Стою я на остановке, коленок уже не чувствую, пальцев рук - тоже. Начала сначала ходить туда-сюда, потом прыгать на месте. Автобус пришёл, наконец-то, но в нём тоже было очень холодно. И когда в Невьянске я села на электричку, то отходящие от мороза конечности болели нестерпимо.
Собственно, это была не электричка, а пригородный поезд с отдельными мягкими сиденьями, в которых так удобно было полулежать, откинув спинку. Я расположилась со всеми удобствами, и так мне стало тепло и уютно, что я решила не выходить в Нижнем Тагиле, где предстояло дожидаться ночного поезда на Качканар, а проехать до Нижней Туры, от которой до Качканара оставалось всего 30км. Решение было, конечно, авантюрное, но так хотелось поскорее добраться до дома, что я рискнула.
Около 10 часов вечера я вышла из поезда в Нижней Туре и стала оглядываться, не поедет ли кто-нибудь в сторону Качканара. Ко мне подошла девушка, приехавшая той же электричкой и тоже намеревавшаяся добраться до Качканара. И всё. Площадь быстро опустела, никаких машин в сторону Качканара не было видно. Тогда мы с этой девушкой решили пойти пешком. Только подумайте: 30 километров пешком по морозу! Километра два мы с ней прошли, нагоняет нас газик. Оказалось, что из Туры возвращался в Качканар какой-то мелкий начальник. Спросили нас, кто мы такие, и взяли в машину. В газике они ехали вдвоём с шофёром, так что и для нас место нашлось.

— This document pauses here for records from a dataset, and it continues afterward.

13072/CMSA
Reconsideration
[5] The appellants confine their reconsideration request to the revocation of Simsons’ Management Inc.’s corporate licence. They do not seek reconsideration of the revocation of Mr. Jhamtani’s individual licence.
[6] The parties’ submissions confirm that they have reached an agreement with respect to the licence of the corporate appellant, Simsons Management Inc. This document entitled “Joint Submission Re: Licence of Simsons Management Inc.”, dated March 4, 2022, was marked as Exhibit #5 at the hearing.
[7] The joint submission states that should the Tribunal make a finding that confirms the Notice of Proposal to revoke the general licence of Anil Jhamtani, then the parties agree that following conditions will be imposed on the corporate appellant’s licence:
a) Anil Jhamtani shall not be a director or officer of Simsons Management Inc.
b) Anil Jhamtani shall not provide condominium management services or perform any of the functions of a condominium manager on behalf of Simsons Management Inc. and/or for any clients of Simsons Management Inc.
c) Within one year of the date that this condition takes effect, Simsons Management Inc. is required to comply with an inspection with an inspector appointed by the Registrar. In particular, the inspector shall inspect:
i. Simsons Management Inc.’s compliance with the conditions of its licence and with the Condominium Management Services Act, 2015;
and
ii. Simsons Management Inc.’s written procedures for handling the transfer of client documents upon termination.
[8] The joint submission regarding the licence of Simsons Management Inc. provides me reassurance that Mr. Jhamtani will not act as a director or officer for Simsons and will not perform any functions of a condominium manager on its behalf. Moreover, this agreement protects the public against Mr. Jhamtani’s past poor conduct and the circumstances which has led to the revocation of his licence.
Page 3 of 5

Всю дорогу они в два голоса нас ругали за то, что мы пошли, стращали и волками, и беглыми зеками. И действительно, по обочинам дороги шла ограда в два ряда колючей проволоки с воткнутыми среди колючки вышками. Это были колонии для заключённых. Как мы здесь намеревались пройти, уму непостижимо. Часовые могли бы начать стрелять. Мы, притихшие, сидели и во все глаза глядели на то, как зоны сменялись высоченным лесом, и, кажется, только теперь и начали понимать всю безрассудность идеи пешком добраться до Качканара.
Домой я попала после 11-ти вечера. В окнах нашей квартиры свет уже не горел. Перебудила всех своих домашних. Но, всё равно, они были рады моему появлению. Рассказала, как добиралась. Мама ахала и всплёскивала руками, а папа сказал: "Молодец, дочка. Вся в меня. Я тоже… И помни: в трудных ситуациях надо действовать решительно. Тогда обстоятельства тебе подчинятся". Всё-таки мой папа был в значительной степени мистиком!